◆ Assignment
Put every line of the rows below into a JSON list of strings, one string per line, and leave out any blank lines.

◆ Information provided
== == ==

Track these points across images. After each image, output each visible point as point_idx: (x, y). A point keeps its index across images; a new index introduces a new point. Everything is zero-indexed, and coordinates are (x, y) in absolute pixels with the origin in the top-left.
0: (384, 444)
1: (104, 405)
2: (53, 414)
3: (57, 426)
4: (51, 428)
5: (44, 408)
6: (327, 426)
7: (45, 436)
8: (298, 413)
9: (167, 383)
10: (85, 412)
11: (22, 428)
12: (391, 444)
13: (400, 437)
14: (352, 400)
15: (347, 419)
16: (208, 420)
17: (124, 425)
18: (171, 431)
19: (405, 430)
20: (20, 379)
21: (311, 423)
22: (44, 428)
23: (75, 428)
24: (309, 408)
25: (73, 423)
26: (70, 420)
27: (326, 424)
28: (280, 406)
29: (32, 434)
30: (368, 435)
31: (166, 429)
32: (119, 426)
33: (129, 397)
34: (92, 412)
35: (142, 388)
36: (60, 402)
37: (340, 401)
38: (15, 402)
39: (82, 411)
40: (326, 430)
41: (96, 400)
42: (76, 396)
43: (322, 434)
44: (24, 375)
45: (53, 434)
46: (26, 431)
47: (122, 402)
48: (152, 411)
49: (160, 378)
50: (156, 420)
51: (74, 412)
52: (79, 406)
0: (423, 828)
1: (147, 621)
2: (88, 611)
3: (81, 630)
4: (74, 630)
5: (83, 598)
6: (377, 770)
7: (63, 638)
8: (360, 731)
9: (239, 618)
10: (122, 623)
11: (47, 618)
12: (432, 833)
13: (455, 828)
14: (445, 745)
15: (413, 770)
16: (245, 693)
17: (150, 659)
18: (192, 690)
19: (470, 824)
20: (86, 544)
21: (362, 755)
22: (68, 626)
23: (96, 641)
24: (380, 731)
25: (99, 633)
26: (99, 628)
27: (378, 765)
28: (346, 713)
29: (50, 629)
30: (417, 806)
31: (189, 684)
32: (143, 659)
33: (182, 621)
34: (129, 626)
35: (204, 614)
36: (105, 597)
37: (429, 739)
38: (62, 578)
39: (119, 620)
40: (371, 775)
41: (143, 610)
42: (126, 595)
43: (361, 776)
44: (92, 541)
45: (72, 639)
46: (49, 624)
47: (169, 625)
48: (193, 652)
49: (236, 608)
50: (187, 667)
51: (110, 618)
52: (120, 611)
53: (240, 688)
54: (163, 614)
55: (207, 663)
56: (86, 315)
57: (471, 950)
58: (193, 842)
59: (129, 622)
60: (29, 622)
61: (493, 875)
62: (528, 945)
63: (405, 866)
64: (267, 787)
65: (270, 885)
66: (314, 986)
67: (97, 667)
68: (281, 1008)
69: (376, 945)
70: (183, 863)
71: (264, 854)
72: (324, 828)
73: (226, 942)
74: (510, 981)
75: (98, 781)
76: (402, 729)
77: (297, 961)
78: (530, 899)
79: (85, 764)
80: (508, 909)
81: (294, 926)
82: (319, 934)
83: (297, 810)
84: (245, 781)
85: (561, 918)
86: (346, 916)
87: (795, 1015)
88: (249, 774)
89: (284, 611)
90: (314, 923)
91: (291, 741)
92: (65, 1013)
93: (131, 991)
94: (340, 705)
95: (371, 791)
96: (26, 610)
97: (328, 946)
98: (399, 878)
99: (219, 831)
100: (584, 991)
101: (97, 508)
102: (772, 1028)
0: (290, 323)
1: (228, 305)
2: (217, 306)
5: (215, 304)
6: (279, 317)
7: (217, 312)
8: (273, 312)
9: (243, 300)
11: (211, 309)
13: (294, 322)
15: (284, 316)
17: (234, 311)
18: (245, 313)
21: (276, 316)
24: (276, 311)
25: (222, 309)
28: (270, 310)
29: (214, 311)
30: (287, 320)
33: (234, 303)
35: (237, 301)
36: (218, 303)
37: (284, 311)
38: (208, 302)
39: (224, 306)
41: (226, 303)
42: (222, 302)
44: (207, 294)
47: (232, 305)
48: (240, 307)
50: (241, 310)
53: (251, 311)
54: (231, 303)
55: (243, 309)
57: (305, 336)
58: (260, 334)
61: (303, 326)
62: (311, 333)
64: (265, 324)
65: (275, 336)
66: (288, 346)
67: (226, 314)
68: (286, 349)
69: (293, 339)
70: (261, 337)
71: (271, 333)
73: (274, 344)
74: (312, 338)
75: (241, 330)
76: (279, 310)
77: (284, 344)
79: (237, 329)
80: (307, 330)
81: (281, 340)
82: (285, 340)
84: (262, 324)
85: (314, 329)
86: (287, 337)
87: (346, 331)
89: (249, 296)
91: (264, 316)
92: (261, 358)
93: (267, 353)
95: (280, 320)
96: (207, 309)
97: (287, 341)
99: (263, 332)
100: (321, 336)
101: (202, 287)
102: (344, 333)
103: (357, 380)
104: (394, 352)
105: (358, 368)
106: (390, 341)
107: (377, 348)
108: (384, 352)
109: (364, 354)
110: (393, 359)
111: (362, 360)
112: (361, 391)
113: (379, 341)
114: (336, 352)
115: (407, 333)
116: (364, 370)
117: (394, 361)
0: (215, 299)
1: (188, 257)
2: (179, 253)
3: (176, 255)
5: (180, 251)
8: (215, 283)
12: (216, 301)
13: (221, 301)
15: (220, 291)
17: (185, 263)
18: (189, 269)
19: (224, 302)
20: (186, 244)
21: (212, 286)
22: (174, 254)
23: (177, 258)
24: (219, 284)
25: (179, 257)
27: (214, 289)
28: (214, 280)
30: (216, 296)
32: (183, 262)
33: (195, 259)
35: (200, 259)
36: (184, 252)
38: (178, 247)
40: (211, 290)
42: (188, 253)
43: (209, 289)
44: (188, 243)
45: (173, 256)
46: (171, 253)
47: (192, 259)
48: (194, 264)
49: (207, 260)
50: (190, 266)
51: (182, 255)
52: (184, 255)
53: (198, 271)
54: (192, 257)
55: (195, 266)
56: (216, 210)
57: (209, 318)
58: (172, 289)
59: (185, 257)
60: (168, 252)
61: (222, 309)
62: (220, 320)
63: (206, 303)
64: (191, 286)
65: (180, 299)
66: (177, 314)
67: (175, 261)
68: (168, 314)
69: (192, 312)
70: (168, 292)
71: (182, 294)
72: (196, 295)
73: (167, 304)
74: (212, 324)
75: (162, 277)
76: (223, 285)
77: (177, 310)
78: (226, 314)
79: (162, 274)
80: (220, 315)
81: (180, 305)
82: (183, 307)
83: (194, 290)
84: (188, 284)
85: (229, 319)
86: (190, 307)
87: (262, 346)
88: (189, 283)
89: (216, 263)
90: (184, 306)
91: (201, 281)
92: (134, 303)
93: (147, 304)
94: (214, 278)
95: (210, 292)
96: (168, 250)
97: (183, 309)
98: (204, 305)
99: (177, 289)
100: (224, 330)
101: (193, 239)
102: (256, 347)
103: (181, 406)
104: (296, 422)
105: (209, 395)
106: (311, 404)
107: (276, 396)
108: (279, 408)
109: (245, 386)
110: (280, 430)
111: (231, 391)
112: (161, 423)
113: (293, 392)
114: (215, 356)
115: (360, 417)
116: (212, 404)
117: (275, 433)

== == ==

◆ Written answer
[
  "Track these points across images. After each image, output each visible point as point_idx: (x, y). A point keeps its index across images; a new index introduces a new point. Everything is zero-indexed, and coordinates are (x, y) in absolute pixels with the origin in the top-left.",
  "0: (384, 444)",
  "1: (104, 405)",
  "2: (53, 414)",
  "3: (57, 426)",
  "4: (51, 428)",
  "5: (44, 408)",
  "6: (327, 426)",
  "7: (45, 436)",
  "8: (298, 413)",
  "9: (167, 383)",
  "10: (85, 412)",
  "11: (22, 428)",
  "12: (391, 444)",
  "13: (400, 437)",
  "14: (352, 400)",
  "15: (347, 419)",
  "16: (208, 420)",
  "17: (124, 425)",
  "18: (171, 431)",
  "19: (405, 430)",
  "20: (20, 379)",
  "21: (311, 423)",
  "22: (44, 428)",
  "23: (75, 428)",
  "24: (309, 408)",
  "25: (73, 423)",
  "26: (70, 420)",
  "27: (326, 424)",
  "28: (280, 406)",
  "29: (32, 434)",
  "30: (368, 435)",
  "31: (166, 429)",
  "32: (119, 426)",
  "33: (129, 397)",
  "34: (92, 412)",
  "35: (142, 388)",
  "36: (60, 402)",
  "37: (340, 401)",
  "38: (15, 402)",
  "39: (82, 411)",
  "40: (326, 430)",
  "41: (96, 400)",
  "42: (76, 396)",
  "43: (322, 434)",
  "44: (24, 375)",
  "45: (53, 434)",
  "46: (26, 431)",
  "47: (122, 402)",
  "48: (152, 411)",
  "49: (160, 378)",
  "50: (156, 420)",
  "51: (74, 412)",
  "52: (79, 406)",
  "0: (423, 828)",
  "1: (147, 621)",
  "2: (88, 611)",
  "3: (81, 630)",
  "4: (74, 630)",
  "5: (83, 598)",
  "6: (377, 770)",
  "7: (63, 638)",
  "8: (360, 731)",
  "9: (239, 618)",
  "10: (122, 623)",
  "11: (47, 618)",
  "12: (432, 833)",
  "13: (455, 828)",
  "14: (445, 745)",
  "15: (413, 770)",
  "16: (245, 693)",
  "17: (150, 659)",
  "18: (192, 690)",
  "19: (470, 824)",
  "20: (86, 544)",
  "21: (362, 755)",
  "22: (68, 626)",
  "23: (96, 641)",
  "24: (380, 731)",
  "25: (99, 633)",
  "26: (99, 628)",
  "27: (378, 765)",
  "28: (346, 713)",
  "29: (50, 629)",
  "30: (417, 806)",
  "31: (189, 684)",
  "32: (143, 659)",
  "33: (182, 621)",
  "34: (129, 626)",
  "35: (204, 614)",
  "36: (105, 597)",
  "37: (429, 739)",
  "38: (62, 578)",
  "39: (119, 620)",
  "40: (371, 775)",
  "41: (143, 610)",
  "42: (126, 595)",
  "43: (361, 776)",
  "44: (92, 541)",
  "45: (72, 639)",
  "46: (49, 624)",
  "47: (169, 625)",
  "48: (193, 652)",
  "49: (236, 608)",
  "50: (187, 667)",
  "51: (110, 618)",
  "52: (120, 611)",
  "53: (240, 688)",
  "54: (163, 614)",
  "55: (207, 663)",
  "56: (86, 315)",
  "57: (471, 950)",
  "58: (193, 842)",
  "59: (129, 622)",
  "60: (29, 622)",
  "61: (493, 875)",
  "62: (528, 945)",
  "63: (405, 866)",
  "64: (267, 787)",
  "65: (270, 885)",
  "66: (314, 986)",
  "67: (97, 667)",
  "68: (281, 1008)",
  "69: (376, 945)",
  "70: (183, 863)",
  "71: (264, 854)",
  "72: (324, 828)",
  "73: (226, 942)",
  "74: (510, 981)",
  "75: (98, 781)",
  "76: (402, 729)",
  "77: (297, 961)",
  "78: (530, 899)",
  "79: (85, 764)",
  "80: (508, 909)",
  "81: (294, 926)",
  "82: (319, 934)",
  "83: (297, 810)",
  "84: (245, 781)",
  "85: (561, 918)",
  "86: (346, 916)",
  "87: (795, 1015)",
  "88: (249, 774)",
  "89: (284, 611)",
  "90: (314, 923)",
  "91: (291, 741)",
  "92: (65, 1013)",
  "93: (131, 991)",
  "94: (340, 705)",
  "95: (371, 791)",
  "96: (26, 610)",
  "97: (328, 946)",
  "98: (399, 878)",
  "99: (219, 831)",
  "100: (584, 991)",
  "101: (97, 508)",
  "102: (772, 1028)",
  "0: (290, 323)",
  "1: (228, 305)",
  "2: (217, 306)",
  "5: (215, 304)",
  "6: (279, 317)",
  "7: (217, 312)",
  "8: (273, 312)",
  "9: (243, 300)",
  "11: (211, 309)",
  "13: (294, 322)",
  "15: (284, 316)",
  "17: (234, 311)",
  "18: (245, 313)",
  "21: (276, 316)",
  "24: (276, 311)",
  "25: (222, 309)",
  "28: (270, 310)",
  "29: (214, 311)",
  "30: (287, 320)",
  "33: (234, 303)",
  "35: (237, 301)",
  "36: (218, 303)",
  "37: (284, 311)",
  "38: (208, 302)",
  "39: (224, 306)",
  "41: (226, 303)",
  "42: (222, 302)",
  "44: (207, 294)",
  "47: (232, 305)",
  "48: (240, 307)",
  "50: (241, 310)",
  "53: (251, 311)",
  "54: (231, 303)",
  "55: (243, 309)",
  "57: (305, 336)",
  "58: (260, 334)",
  "61: (303, 326)",
  "62: (311, 333)",
  "64: (265, 324)",
  "65: (275, 336)",
  "66: (288, 346)",
  "67: (226, 314)",
  "68: (286, 349)",
  "69: (293, 339)",
  "70: (261, 337)",
  "71: (271, 333)",
  "73: (274, 344)",
  "74: (312, 338)",
  "75: (241, 330)",
  "76: (279, 310)",
  "77: (284, 344)",
  "79: (237, 329)",
  "80: (307, 330)",
  "81: (281, 340)",
  "82: (285, 340)",
  "84: (262, 324)",
  "85: (314, 329)",
  "86: (287, 337)",
  "87: (346, 331)",
  "89: (249, 296)",
  "91: (264, 316)",
  "92: (261, 358)",
  "93: (267, 353)",
  "95: (280, 320)",
  "96: (207, 309)",
  "97: (287, 341)",
  "99: (263, 332)",
  "100: (321, 336)",
  "101: (202, 287)",
  "102: (344, 333)",
  "103: (357, 380)",
  "104: (394, 352)",
  "105: (358, 368)",
  "106: (390, 341)",
  "107: (377, 348)",
  "108: (384, 352)",
  "109: (364, 354)",
  "110: (393, 359)",
  "111: (362, 360)",
  "112: (361, 391)",
  "113: (379, 341)",
  "114: (336, 352)",
  "115: (407, 333)",
  "116: (364, 370)",
  "117: (394, 361)",
  "0: (215, 299)",
  "1: (188, 257)",
  "2: (179, 253)",
  "3: (176, 255)",
  "5: (180, 251)",
  "8: (215, 283)",
  "12: (216, 301)",
  "13: (221, 301)",
  "15: (220, 291)",
  "17: (185, 263)",
  "18: (189, 269)",
  "19: (224, 302)",
  "20: (186, 244)",
  "21: (212, 286)",
  "22: (174, 254)",
  "23: (177, 258)",
  "24: (219, 284)",
  "25: (179, 257)",
  "27: (214, 289)",
  "28: (214, 280)",
  "30: (216, 296)",
  "32: (183, 262)",
  "33: (195, 259)",
  "35: (200, 259)",
  "36: (184, 252)",
  "38: (178, 247)",
  "40: (211, 290)",
  "42: (188, 253)",
  "43: (209, 289)",
  "44: (188, 243)",
  "45: (173, 256)",
  "46: (171, 253)",
  "47: (192, 259)",
  "48: (194, 264)",
  "49: (207, 260)",
  "50: (190, 266)",
  "51: (182, 255)",
  "52: (184, 255)",
  "53: (198, 271)",
  "54: (192, 257)",
  "55: (195, 266)",
  "56: (216, 210)",
  "57: (209, 318)",
  "58: (172, 289)",
  "59: (185, 257)",
  "60: (168, 252)",
  "61: (222, 309)",
  "62: (220, 320)",
  "63: (206, 303)",
  "64: (191, 286)",
  "65: (180, 299)",
  "66: (177, 314)",
  "67: (175, 261)",
  "68: (168, 314)",
  "69: (192, 312)",
  "70: (168, 292)",
  "71: (182, 294)",
  "72: (196, 295)",
  "73: (167, 304)",
  "74: (212, 324)",
  "75: (162, 277)",
  "76: (223, 285)",
  "77: (177, 310)",
  "78: (226, 314)",
  "79: (162, 274)",
  "80: (220, 315)",
  "81: (180, 305)",
  "82: (183, 307)",
  "83: (194, 290)",
  "84: (188, 284)",
  "85: (229, 319)",
  "86: (190, 307)",
  "87: (262, 346)",
  "88: (189, 283)",
  "89: (216, 263)",
  "90: (184, 306)",
  "91: (201, 281)",
  "92: (134, 303)",
  "93: (147, 304)",
  "94: (214, 278)",
  "95: (210, 292)",
  "96: (168, 250)",
  "97: (183, 309)",
  "98: (204, 305)",
  "99: (177, 289)",
  "100: (224, 330)",
  "101: (193, 239)",
  "102: (256, 347)",
  "103: (181, 406)",
  "104: (296, 422)",
  "105: (209, 395)",
  "106: (311, 404)",
  "107: (276, 396)",
  "108: (279, 408)",
  "109: (245, 386)",
  "110: (280, 430)",
  "111: (231, 391)",
  "112: (161, 423)",
  "113: (293, 392)",
  "114: (215, 356)",
  "115: (360, 417)",
  "116: (212, 404)",
  "117: (275, 433)"
]